The effort started last summer with volunteer businesses, then it required big businesses to get on board at the start of 2018.

But it really ramped up in mid-May, when employers with between 50 and 100 workers were brought in. Smaller businesses are far less likely to offer retirement savings plans to their workers.

The May expansion tripled the number of people in the program, while another 14,000 workers are still in the process of being enrolled. The percentage of workers proactively opting out of OregonSaves also grew during the latest influx of workers: So far, 72.5 percent of employees have stayed in the program after being automatically signed up down from around 80 percent earlier this year.

Proponents argue that setting up the automatic payroll deductions is the nudge in the right direction that workers need to start preparing for retirement.

“OregonSaves is off to a successful start,” state Treasurer Tobias Read said in a prepared statement. “By helping more people save for their retirement, OregonSaves is addressing the retirement savings crisis head-on, and making businesses more competitive.”

Several other states — including California, Illinois and Connecticut — followed Oregon’s lead in setting up state-run retirement plans.

Investment earnings for OregonSaves were poor in the first quarter of 2018, with all funds down about 1 percent in value, with the stock market sluggish.

Individual workers’ money isn’t invested until their retirement accounts reach a balance of $1,000, however, and most OregonSaves members haven’t reached that threshold.

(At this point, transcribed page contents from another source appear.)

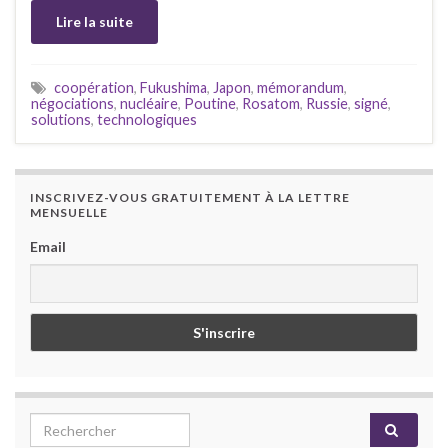
Lire la suite
coopération
,
Fukushima
,
Japon
,
mémorandum
,
négociations
,
nucléaire
,
Poutine
,
Rosatom
,
Russie
,
signé
,
solutions
,
technologiques
INSCRIVEZ-VOUS GRATUITEMENT À LA LETTRE
MENSUELLE
Email
Search for:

The retirement accounts are only Roth IRAs, meaning contributions are made with after-tax dollars. They’re invested by Ascensus, a Pennsylvania company that won a 10-year state contract to handle OregonSaves funds.

Workers have a limited range of investment options, mostly index funds and other low-cost funds, and pay an annual account fee of 1.05 percent to cover state and investment costs.

The fees cover the startup costs and ongoing staff for the new government program.

Employees can track their accounts on a state-run online portal and keep their Roth IRA when they change jobs. They can withdraw the money penalty-free once they reach the age of 59.5 or for a few other strictly limited purposes.

The next expansion is for Oregon employers with between 20 and 49 workers, who will have to enroll their workers by Dec. 15. Self-employed Oregonians also will be eligible for the program by the end of 2018.